Iparraguirre prefirió no ofrecer recetas generales. A su entender, no existe una fórmula única para reconstruir una alternativa competitiva porque todo dependerá de los liderazgos concretos que emerjan. Riorda coincidió y agregó: “Las experiencias internacionales son absolutamente heterogéneas: más radicalidad desde una postura progresista o más del centro desde
una más moderada. No hay una receta única que garantice efectividad de antemano.
Lo que sí quedó claro, según Iparraguirre, es lo que no funciona: la nostalgia.
“Las elecciones son sobre futuro. Vos no vendés pasado en una campaña.”
— Ana Iparraguirre
Mientras el peronismo no articule un camino alternativo y creíble, la gente preferirá quedarse en el barco donde el capitán parece saber hacia dónde va.
Un debate abierto
A casi tres años de la llegada de Milei al poder, los especialistas coincidieron en que todavía es temprano para determinar si la transformación impulsada por el oficialismo tendrá efectos duraderos.
Paolino fue precisa: para que haya un cambio de paradigma cultural real, la ciudadanía tiene que internalizar las nuevas reglas.
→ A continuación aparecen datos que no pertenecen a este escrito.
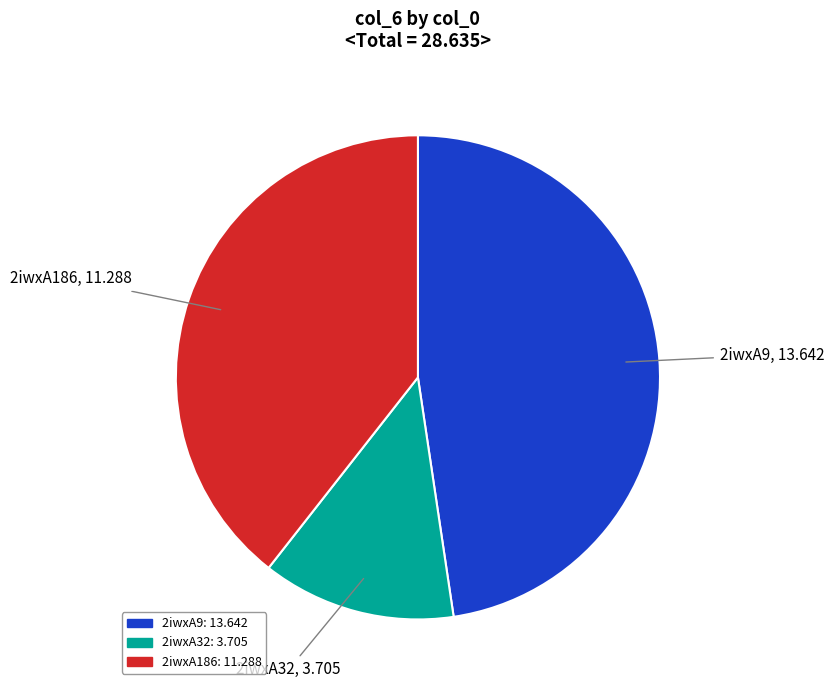

Combined, do 2iwxA32 and 2iwxA9 account for over 50%?

Yes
Y eso no se logra solo con un mensaje político eficaz. Tiene que haber resultados concretos que lo respalden.
Lo que sí parece haber cambiado, es el terreno sobre el que se desarrolla la discusión política argentina. Algunas consignas, preocupaciones y prioridades que antes ocupaban lugares secundarios pasaron al centro del debate público.
La pregunta ya no es solamente quién ganará las próximas elecciones. También es si quienes aspiren a gobernar en el futuro podrán hacerlo sin discutir dentro del marco que el propio Milei ayudó a instalar. La respuesta, sugirieron los analistas, empezará a verse en la oferta electoral de 2027.